The DCA is also in a planning stage. “We are still trying to figure out the nuances and elements of the program,” Haygood says, “Until then, we are in the process of trying to position it to benefit the state.”
However, he acknowledges that the DCA may not be a one-stop source of information on opportunities. “It would be difficult to have a central repository of all Opportunity Funds in the state,” he suggests, pointing to logistical challenges in gathering such data.
So Many Projects
For Baldwin County, the program could not come soon enough. “We are coming out of a difficult time in our county’s history,” says Griffeth, “From 2005 to 2014, we were really struggling, due to the closure of some businesses and state government entities.”
Baldwin County took a major economic hit from the downsizing a few years ago of Central State Hospital, which once accounted for 60 percent of the county’s GDP. “It’s a prime target for redevelopment,” Griffeth says of the old mental health facility, which dates back to 1837.
The multi-building hospital complex is within a Qualified Opportunity Zone and will likely benefit from the tax incentives. It’s a big redevelopment project that will require big money to undertake. That’s why it’s at the top of the list of projects Baldwin officials have identified as possible beneficiaries of the new program.
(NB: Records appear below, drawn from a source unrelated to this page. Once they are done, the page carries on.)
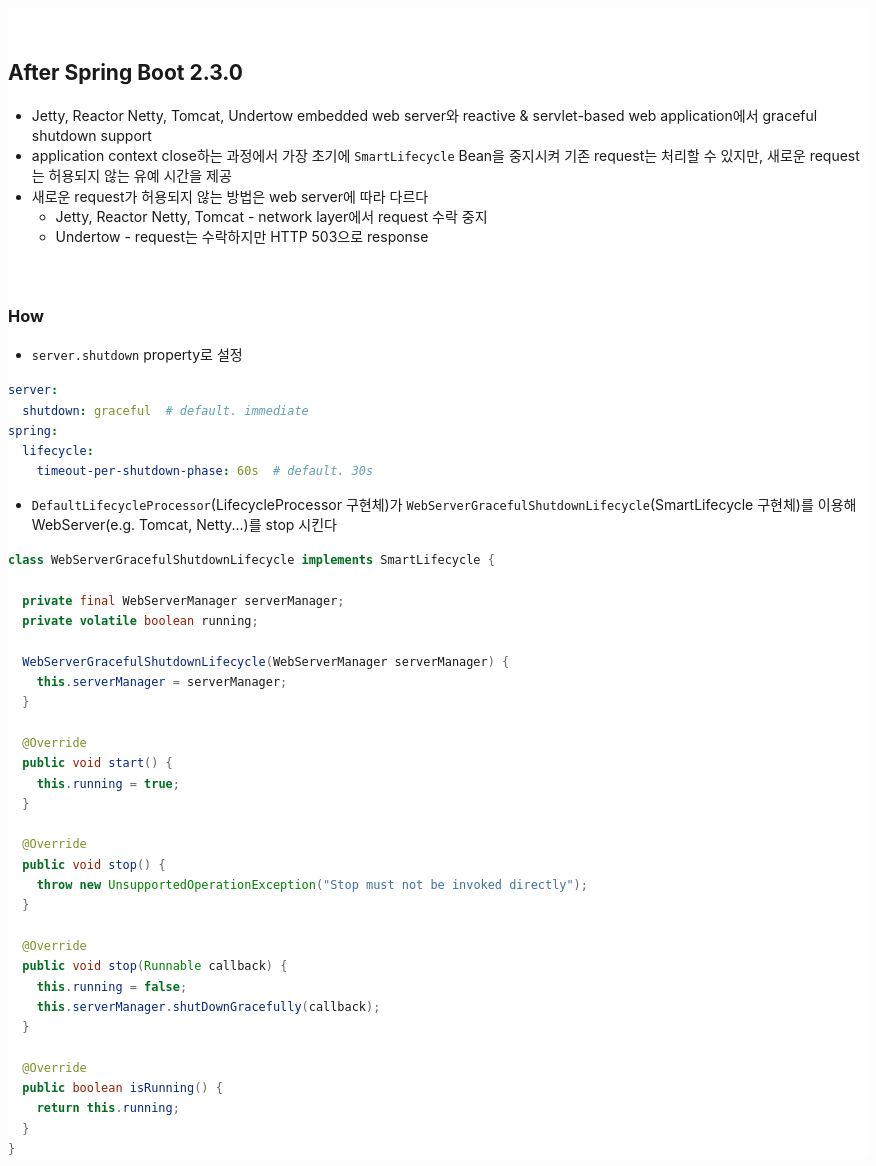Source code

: 
<br>

## After Spring Boot 2.3.0
* Jetty, Reactor Netty, Tomcat, Undertow embedded web server와 reactive & servlet-based web application에서 graceful shutdown support
* application context close하는 과정에서 가장 초기에 `SmartLifecycle` Bean을 중지시켜 기존 request는 처리할 수 있지만, 새로운 request는 허용되지 않는 유예 시간을 제공
* 새로운 request가 허용되지 않는 방법은 web server에 따라 다르다
  * Jetty, Reactor Netty, Tomcat - network layer에서 request 수락 중지
  * Undertow - request는 수락하지만 HTTP 503으로 response

<br>

### How
* `server.shutdown` property로 설정
```yaml
server:
  shutdown: graceful  # default. immediate
spring:
  lifecycle:
    timeout-per-shutdown-phase: 60s  # default. 30s
```

* `DefaultLifecycleProcessor`(LifecycleProcessor 구현체)가 `WebServerGracefulShutdownLifecycle`(SmartLifecycle 구현체)를 이용해 WebServer(e.g. Tomcat, Netty...)를 stop 시킨다
```java
class WebServerGracefulShutdownLifecycle implements SmartLifecycle {

  private final WebServerManager serverManager;
  private volatile boolean running;

  WebServerGracefulShutdownLifecycle(WebServerManager serverManager) {
	this.serverManager = serverManager;
  }

  @Override
  public void start() {
	this.running = true;
  }

  @Override
  public void stop() {
    throw new UnsupportedOperationException("Stop must not be invoked directly");
  }

  @Override
  public void stop(Runnable callback) {
	this.running = false;
	this.serverManager.shutDownGracefully(callback);
  }

  @Override
  public boolean isRunning() {
	return this.running;
  }
}
```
Savannah officials are eyeing a parcel near the city’s historic neighborhoods as a prime target for the tax incentive. “West of Savannah’s historic district, there’s an opportunity zone that has a lot of potential,” Tollison says. “It is a mixed-use area with low-income neighborhoods, distribution facilities and warehouses. It’s a great opportunity for investors because it’s near the port and a major highway.”
Roberts sees high potential for his county’s two opportunity zone tracts. “Douglas County has a lack of retail in that corridor,” he says, “so there are retail opportunities, as well as additional growth potential in the manufacturing area.” Roberts points to the Switch Data and Google data storage centers just south of the Qualified Opportunity Zones as another possibility. “Ancillary businesses taking advantage [of the tax incentive] might be developed within the zones that could service the data storage facilities.”
Douglas County is also taking proactive steps to ensure that tracts are ready for prime time. “Some areas could have environmental concerns, which might be challenging for some parcels,” says Roberts. “We are discussing state and federal grants to help cover phase 1 and phase 2 environmental testing. We are hoping to mitigate these concerns ahead of time.”
For now, planners are playing a waiting game, but given all the possible benefits, it seems worth the wait. In the downtime, they have plenty to think about, and thus far, see no pitfalls to the new initiative. “At this time, I don’t see any downside to this program,” Roberts says. “It has the potential to be a game changer for our county.”